Die Bezahlung wird in den Baumärkten weiter beschleunigt, indem der Kunde die gekauften Waren selbst scannt und bezahlt. Geht es nach den Wünschen der Konzernleitung wird die Kassiererin alsbald überflüssig sein. In Zukunft soll der Kunde durch die Baumärkte streifen, sich die Ware in den einzelnen Abteilungen zusammenklauben und die Bezahlung selbst vornehmen.

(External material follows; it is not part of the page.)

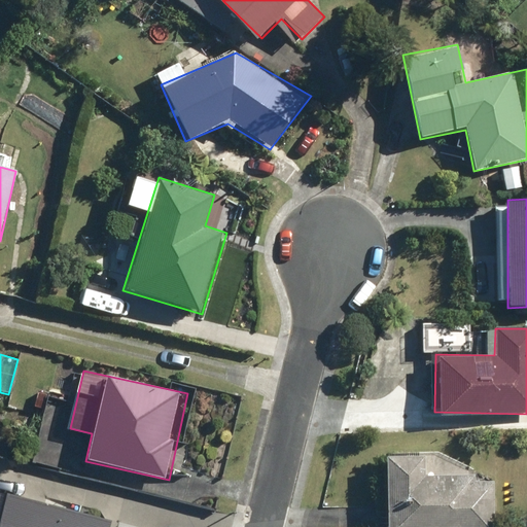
[(475,480),(475,451),(386,451),(386,526),(493,526),(494,480),(475,480)]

Meine Beobachtung bei der Abfertigung an den Supermarkt- Möbelmarkt- und Baumarktkassen ist, dass bei dem Kassenpersonal jedes Gespür für den Wert der Waren verloren gegangen ist. Die Kassiertätigkeit erstreckt sich darauf blitzschnell zu erkennen, wo sich der Strichcode befindet und wie man diesen artgerecht über den Scanner zieht. Ob der Preis dem Produkt entspricht, entzieht sich der Wahrnehmung des Kassierers, alles muss schnell gehen. Mit körperlichem Einsatz wird an der Abarbeitung eines Einkaufes gearbeitet. Mit dem ersten Artikel wird der Kassensprint eröffnet und der zumeist junge Kassierer wendet keinen Blick mehr vom Zubringerband. Erst wenn der letzte Artikel von meinem Einkauf gescannt war, richtet sich der junge Mann auf und sagt: € 78, 80 in Bar oder mit Karte. Alle Waren befinden sich auf dem Staatsgebiet des Kunden. Die ältere Generation ist zumeist ob des Andrangs hereinstürmender Ware auf ihr Staatsgebiet überfordert. Ein geregeltes und geruhsames Einpacken in die mitgebrachte Einkaufstasche ist nicht möglich. Im besten Fall schafft man es bevor der nächst Kunde drankommt, zeitgerecht alles im Einkaufs- Waggerl anzuhäufen. Aus Mitleid kommt es manches Mal dazu, dass der nächste Kunde mithilft die Butter, die Marmelade, den Käse und den Salat in die Einkaufstasche hineinzustopfen.